A combination reaction of magnesium heated with nitrogen forms lithium oxide. The balanced chemical equation is

According to the question,

Mass of Mg = 2.22g

Molecular mass of Mg = 24.305g/mol

Again you know,

$moles=\frac{mass\left(given\right)}{mass\left(molar\right)}$

Moles of Mg

$$\begin{gathered} =\frac{2.22}{24.305}\left(mol\right) \\ =0.0913\left(mol\right) \end{gathered}$$

Hence, moles of Mg are 0.0913mol.

According to the balanced equation

$3Mg\left(s\right)+N_2\left(g\right)\to M{g}_3{N}_2\left(s\right)$

3 moles of Mg produces 1 mole Mg₃N₂

Now, moles of Mg₃N₂

$$\begin{gathered} =0.0913\times \frac{1}{3}\left(mol\right) \\ =0.0304\left(mol\right) \end{gathered}$$

Hence, moles of Mg₃N₂ when Mg is limiting reagent are 0.0304mol.
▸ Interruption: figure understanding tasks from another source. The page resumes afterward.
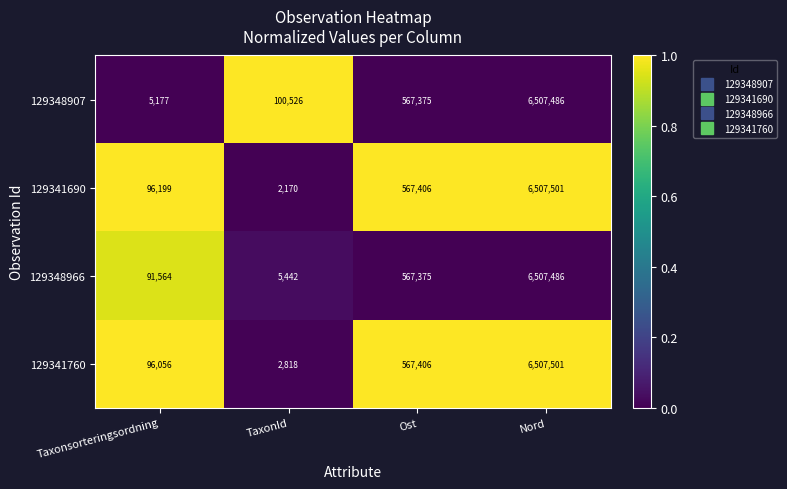

True or false: 129348966 has a value of 5442 at TaxonId.

True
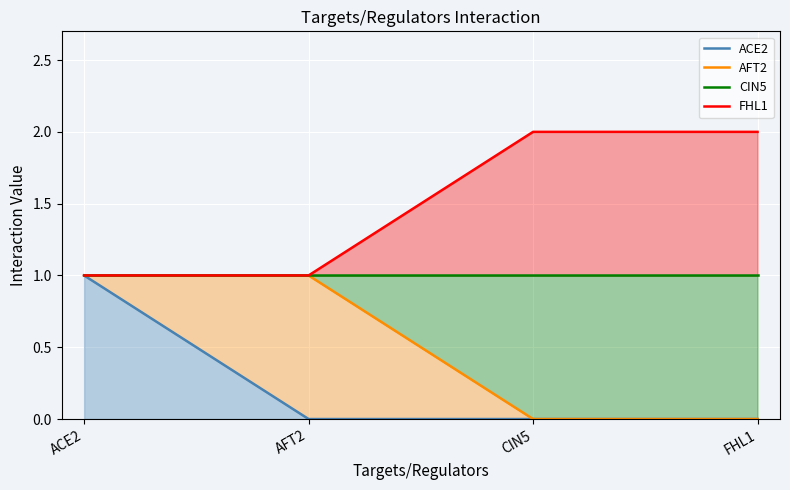

Between CIN5 and FHL1, which series saw the biggest shift?

ACE2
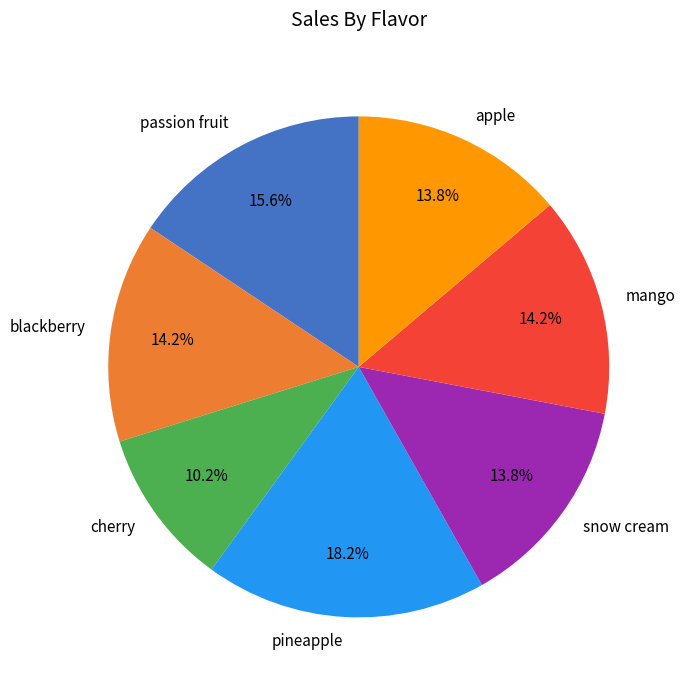

What percentage is the apple slice, to the nearest percent?

14%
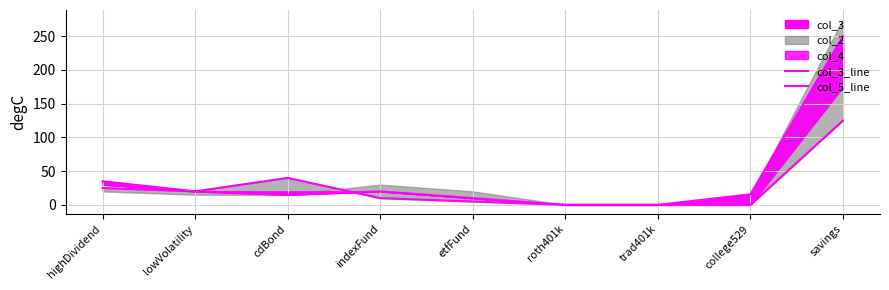

What position from the left is indexFund?

4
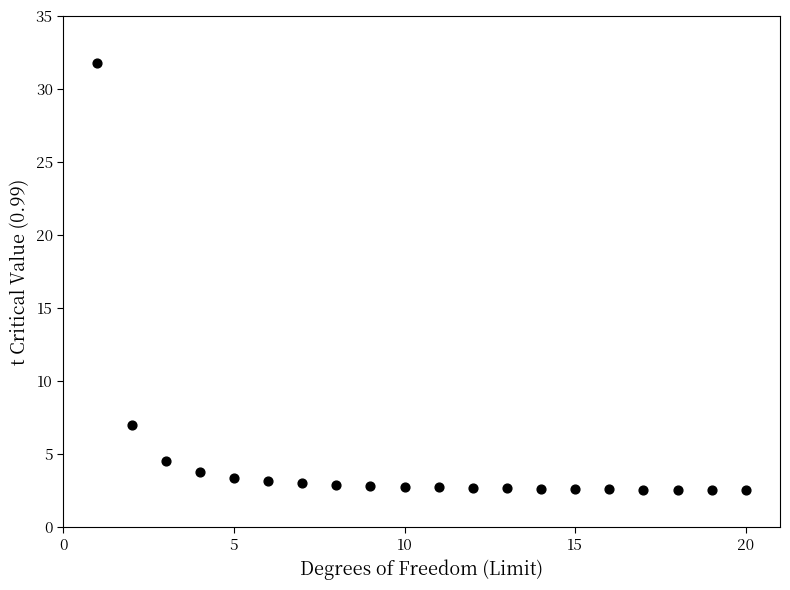

What is the range of X values (max minus min)?

19.0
According to the question,

Mass of N₂ = 3.75g

Molecular mass of N₂ = 28g/mol

Again you know,

$moles=\frac{mass\left(given\right)}{mass\left(molar\right)}$

Moles of N₂

$$\begin{gathered} =\frac{3.75}{28}\left(mol\right) \\ =0.1339\left(mol\right) \end{gathered}$$

Hence, moles of N₂ are 0.1339mol.

According to the balanced equation

$3Mg\left(s\right)+N_2\left(g\right)\to M{g}_3{N}_2\left(s\right)$

1 mole of N₂ produces 1 mole Mg₃N₂

Now, moles of Mg₃N₂

$$\begin{gathered} =0.1339\times \frac{1}{1}\left(mol\right) \\ =01339\left(mol\right) \end{gathered}$$

Hence, moles of Mg₃N₂ when N₂ is limiting reagent are 0.1339mol.

Mg is the limiting reagent in this reaction as moles of Mg₃N₂ is less in terms of Mg.

Hence, N₂ is present in excess.

In the given reaction

$3Mg\left(s\right)+N_2\left(g\right)\to M{g}_3{N}_2\left(s\right)$

Mg is the limiting reagent.

According to the question,

Mass of Mg = 2.22g

Molecular mass of Mg = 24.305g/mol

Again you know,

$moles=\frac{mass\left(given\right)}{mass\left(molar\right)}$

Moles of Mg

$$\begin{gathered} =\frac{2.22}{24.305}\left(mol\right) \\ =0.0913\left(mol\right) \end{gathered}$$

Hence, moles of Mg are 0.0913mol.

According to the balanced equation

$3Mg\left(s\right)+N_2\left(g\right)\to M{g}_3{N}_2\left(s\right)$

3 moles of Mg produces 1 mole Mg₃N₂

Now, moles of Mg₃N₂

$$\begin{gathered} =0.0913\times \frac{1}{3}\left(mol\right) \\ =0.0304\left(mol\right) \end{gathered}$$

Hence, moles of Mg₃N₂ when Mg is limiting reagent are 0.0304mol.

As Mg is the limiting reagent; so after reaction there will be no Mg.

From the balanced equation, you can see

$3Mg\left(s\right)+N_2\left(g\right)\to M{g}_3{N}_2\left(s\right)$

3 moles of Mg reacts with 1 mole N_2.

Hence, moles of N₂ reacted

$$\begin{gathered} =0.0913\times \frac{1}{3}\left(mol\right) \\ =0.0304\left(mol\right) \end{gathered}$$

Hence, moles of N₂ reacted is 0.0304mol.

Again you know,

mass = moles x mass (molar)

Molar mass of N₂ is 28g/mol.

Now, mass of N₂

$$\begin{gathered} =0.0304\times 28\left(g\right) \\ =0.8512\left(g\right) \end{gathered}$$

Hence, mass of N₂ reacted is 0.8512g.

Mass of N₂ left

$$\begin{gathered} =mass\left(initial\right)-mass\left(reacted\right) \\ =\left(3.75-0.8512\right)\left(g\right) \\ =2.8988\left(g\right) \end{gathered}$$

Hence, mass of N₂ left is 2.8988g.

Again you know,

mass = moles x mass (molar)

Molar mass of Mg₃N₂ is 100.915g/mol.

Now, mass of Mg₃N₂

$$\begin{gathered} =0.0304\times 100.915\left(g\right) \\ =3.0678\left(g\right) \end{gathered}$$

Hence, mass of Mg₃N₂ is 3.0678g.

After reaction, there are 0g Mg, 2.8988g N₂ and 3.0678g Mg₃N₂.